Thank you for the feedback @Istador. Very helpful!

Here's my current run command:

docker run  \
    -p 8080:80   \
    -e THREADS=16   \
    -e "OSM2PGSQL_EXTRA_ARGS=-C 30720"   \
    --shm-size="10240m"   \
    -v openstreetmap-data:/var/lib/postgresql/12/main   \
    -d overv/openstreetmap-tile-server   \
    run

With 16 threads, based on the numbers above, I should be safe with the memory.

My first run (default configurations, no flat-nodes) took ~5 days. The second run (with 16 threads and 30GB RAM, using flat-nodes, which should slow things) took ~39 hours. These were both full-planet imports.

Unfortunately, I didn't create the create volume ("docker volume create openstreetmap-data") this time, so I will likely need to do one more import (had planned to anyway, for testing purposes).

In the meantime, any suggestions on how to update the ModTileResquestTimeout and restart the run? I've made a few attempts at it by stopping the run command, changing the config, and re-running, but it still times out at 30 seconds (the default).

Thanks again

finisher0 commented 3 years ago

Okay, I set the following in apache.conf and then rebuilt the in tile server from scratch :

ModTileRequestTimeout 600 ModTileMissingRequestTimeout 600

I expected this to give me a 10 min timeout for render (I know, super long, I would like to know how long I have to wait to ensure the tile gets rendered), but it did not -- the timeout is still 30 seconds. Is my expectation inaccurate? Since it is its own topic, I'll create a separate issue addressing this.

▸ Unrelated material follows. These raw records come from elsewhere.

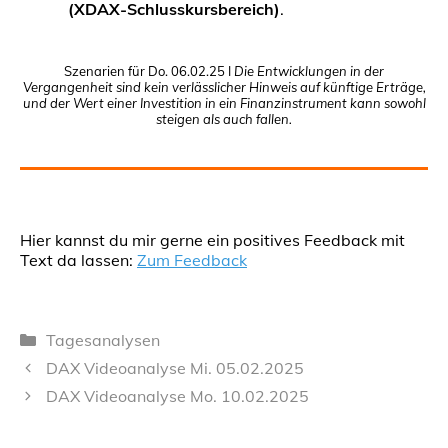
(XDAX-Schlusskursbereich)
.
Szenarien für Do. 06.02.25 I
Die Entwicklungen in der
Vergangenheit sind kein verlässlicher Hinweis auf künftige Erträge,
und der Wert einer Investition in ein Finanzinstrument kann sowohl
steigen als auch fallen.
Hier kannst du mir gerne ein positives Feedback mit
Text da lassen:
Zum Feedback
Kategorien
Tagesanalysen
DAX Videoanalyse Mi. 05.02.2025
DAX Videoanalyse Mo. 10.02.2025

FYI, this planet import took slightly over 39 hours, similar to the last.

Reygok commented 3 years ago

I increased my servers RAM to 32 GB and the cores to 8, and continued the pre-rendering, I am at zoom level 16 now, and one meta tile takes 600+ seconds. I render only a specific area with render_list_geo, and I did the math on how long level 16 will take.... 700 days. Is this normal, and is there maybe an alternative? Maybe this project is not suited to my needs?